La familia ducal Tezen, con el máximo poder, y el condado O’Hara, dueño de toda la riqueza del mundo: su unión no podría haber sido más perfecta.
Excepto por una cosa: no había amor apasionado.
«Evangeline O’Hara es una duquesa preparada. Sería problemático buscar a otra mujer ahora, y no hay garantía de que otra hiciera tan bien como Evangeline.»
Para Dekarno, no había duquesa mejor que ella.
Así que, si solo se trataba de la bancarrota, podía soportarlo.
Sin embargo, ella no podía.
«Pongamos fin a esto, ahora.»
«…¿Acaso sugieres cancelar el compromiso?»
«Sí.»
Evangeline renunció a todo lo que había conseguido hasta ese momento y se alejó con las manos vacías.
Al entregar todo, también podía dejar ir a ese hombre.
Incluso los sentimientos que había guardado solo para sí misma.
«Me gustabas, Su Gracia.»
«…»
«No puede ser. ¿Su Gracia de verdad pensó que solo codiciaba el título de duquesa?»

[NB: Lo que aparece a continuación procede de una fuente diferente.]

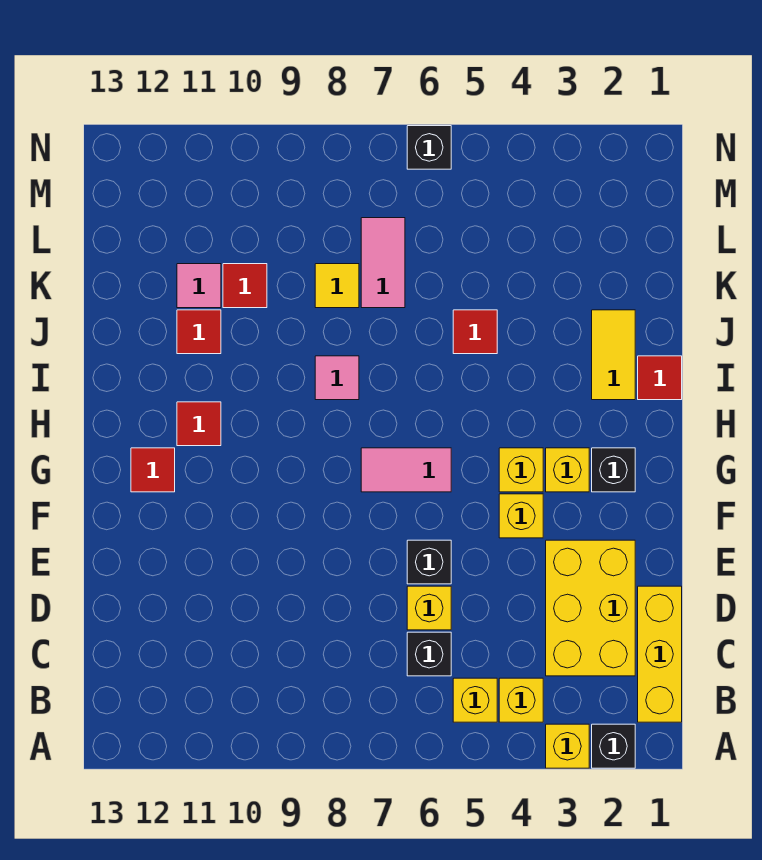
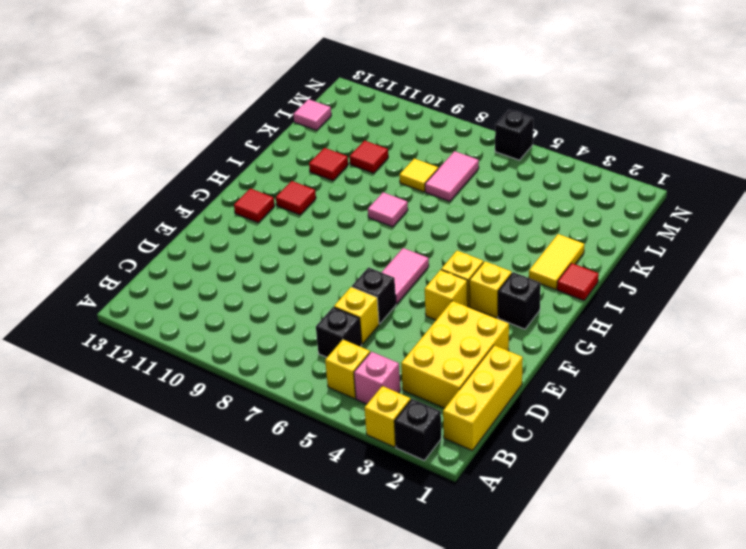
yellow 1x1 brick [499,678,543,722] -> pink 1x1 brick [354,352,400,404]
pink 1x2 tile [361,448,451,492] -> pink 1x2 tile turned to [382,248,429,304]
red 1x1 tile [453,310,497,354] -> none
pink 1x1 tile [177,264,221,308] -> pink 1x1 tile moved to [294,99,331,130]

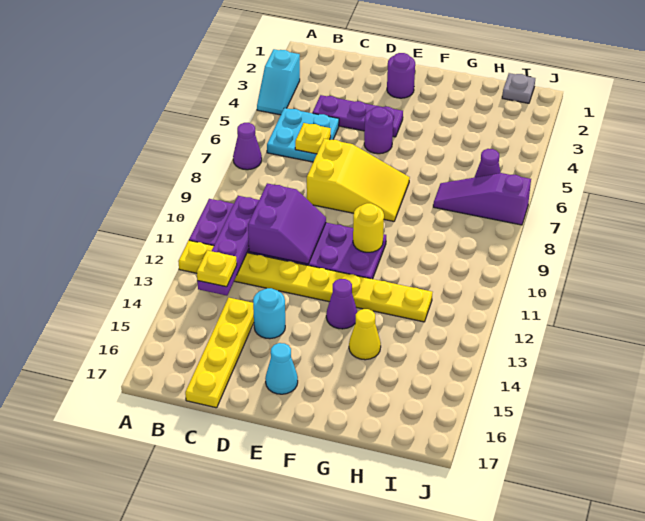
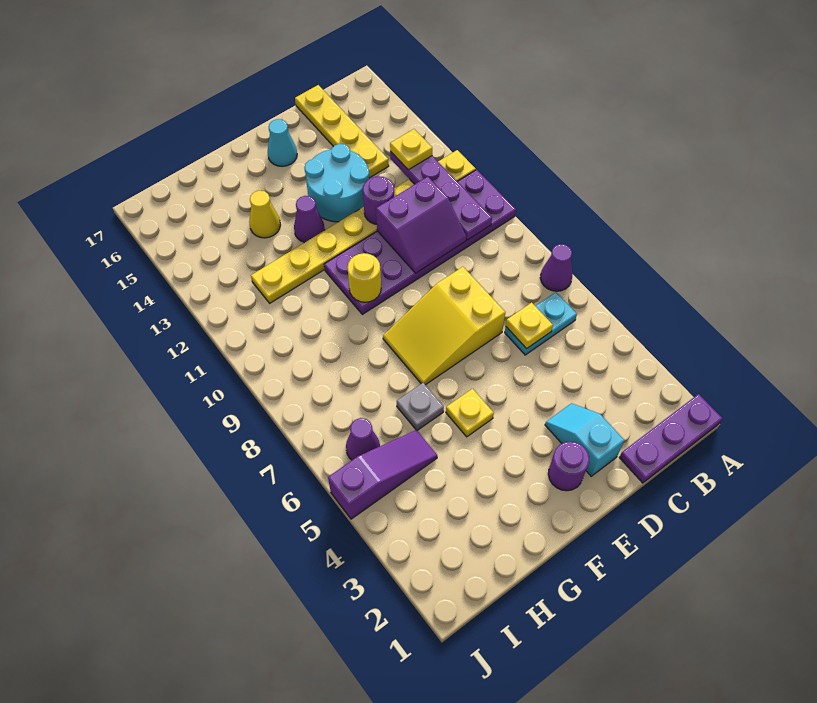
cyan 1x2 slope [257,49,300,115] -> cyan 1x2 slope moved to [545,403,624,476]
cyan 2x2 plate [267,108,339,162] -> cyan 1x2 plate [505,292,577,355]
purple 1x3 plate [312,95,403,137] -> purple 1x3 plate moved to [619,394,722,483]
purple 2x2 slope [248,183,326,264] -> purple 2x2 slope turned to [376,176,466,273]
cyan 1x1 round brick [253,288,285,339] -> cyan 2x2 round brick [304,144,369,222]
purple 1x1 round brick [364,107,393,154] -> purple 1x1 round brick moved to [363,176,394,224]
none -> yellow 1x1 plate [446,389,494,437]
purple 1x3 slope [433,173,531,225] -> purple 1x3 slope moved to [328,430,437,519]
grey 1x1 plate [502,73,535,103] -> grey 1x1 plate moved to [397,383,444,430]

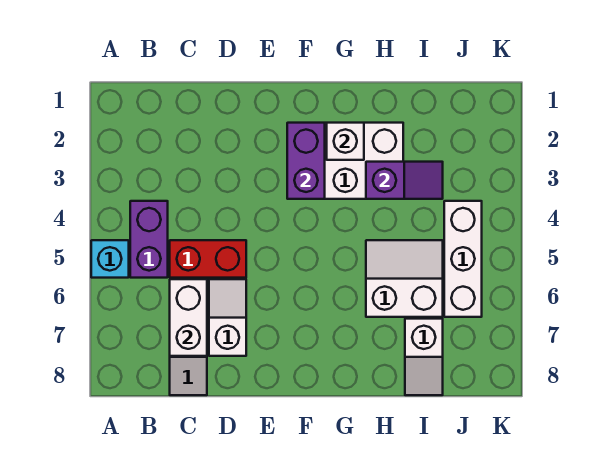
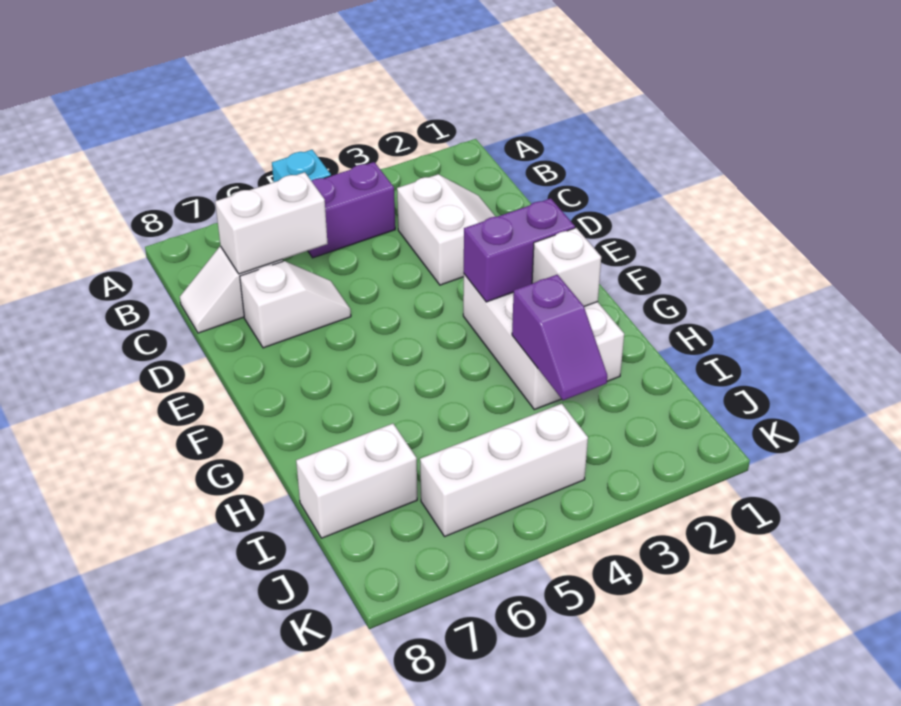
red 1x2 brick [170,240,246,278] -> none
white 2x2 slope [366,240,443,317] -> white 2x2 slope moved to [397,174,496,285]
white 1x2 slope [405,319,443,395] -> white 1x2 brick [296,424,417,538]

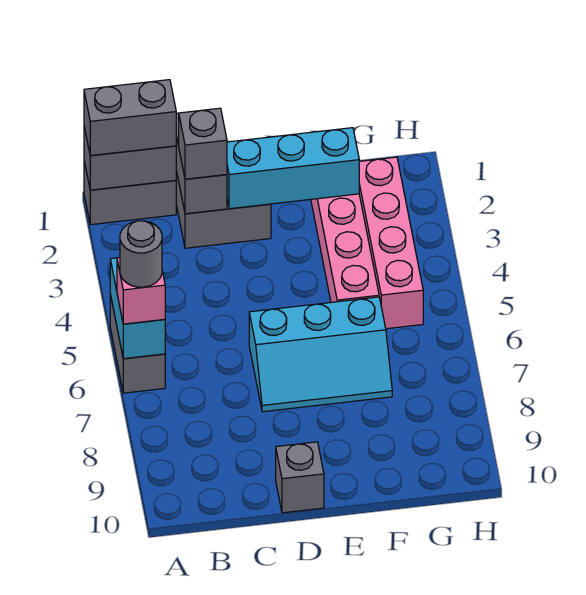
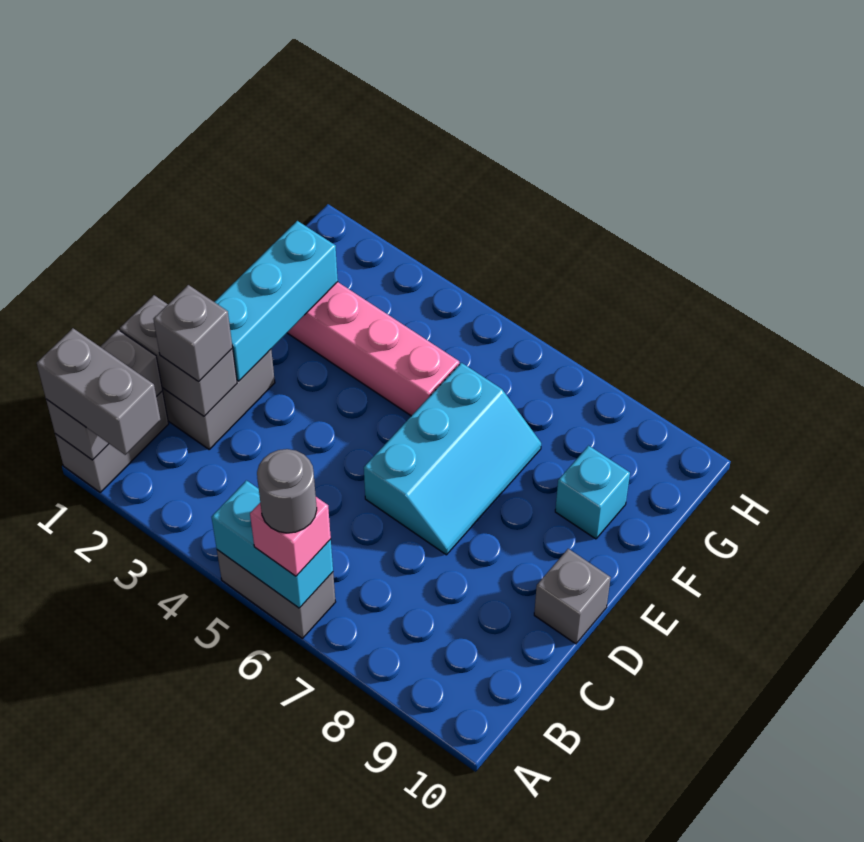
grey 1x2 brick [84,80,176,156] -> grey 1x2 brick turned to [37,328,161,455]
none -> cyan 1x1 brick [555,446,630,539]
pink 1x4 brick [359,157,423,329] -> none

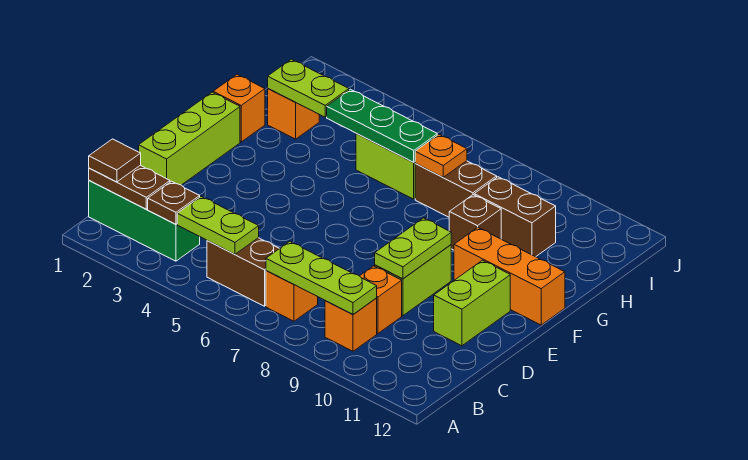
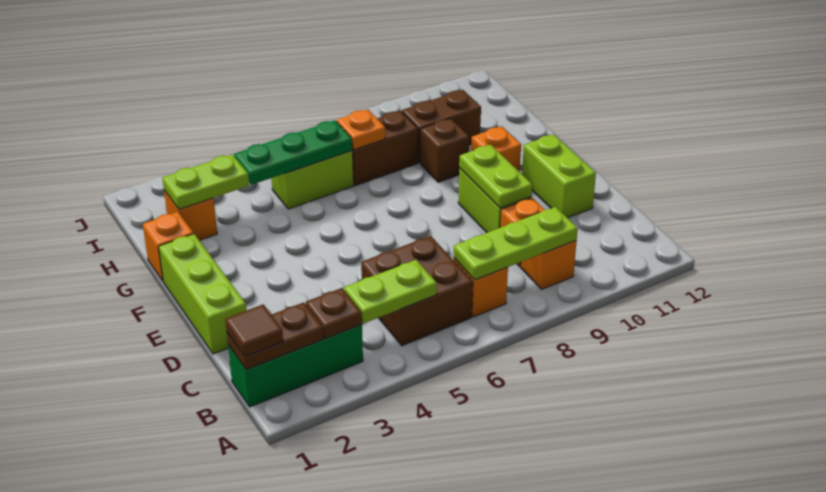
brown 1x2 brick [207,238,279,306] -> brown 2x2 brick [361,236,473,346]
orange 1x3 brick [454,228,565,325] -> orange 1x1 brick [471,126,521,172]

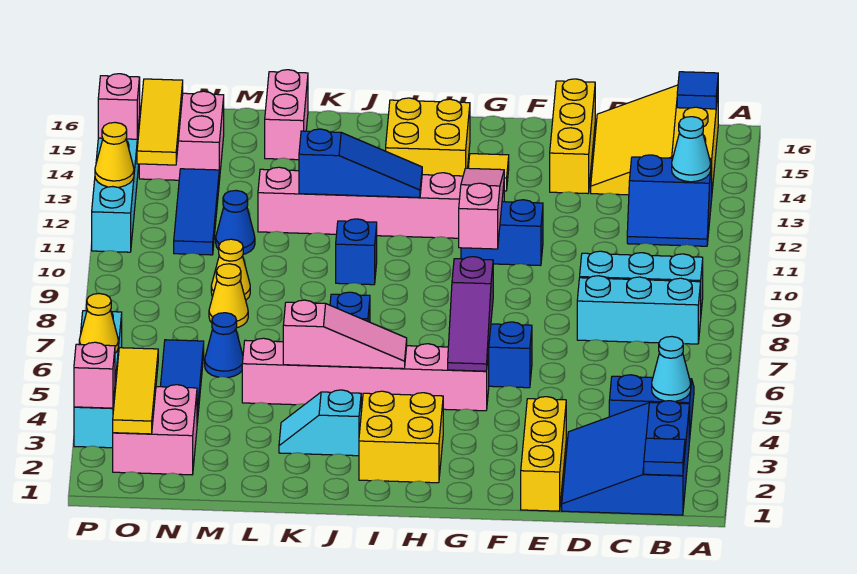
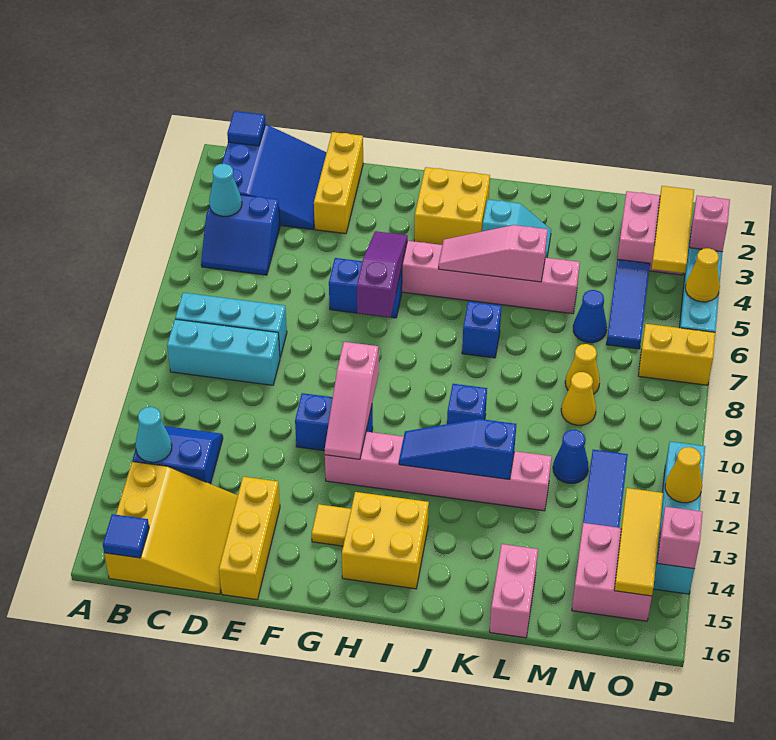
none -> yellow 1x2 brick [638,324,715,385]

¿Cómo podía marcharse tan fácilmente después de confesar que lo quería? Dekarno no podía entenderlo, y su ira hervía por dentro.
Los eventos cada vez más enredados, los pensamientos complicados… todo se remontaba a esa mujer.
Al final, no le quedaba otra que poner todo en su lugar.
Se dispuso a buscar a Evangeline, que luchaba desesperadamente por mantenerse de pie por sí misma.
«Dices que sobrevivirás. Para un simple humano como yo, eso es insoportable de soportar.»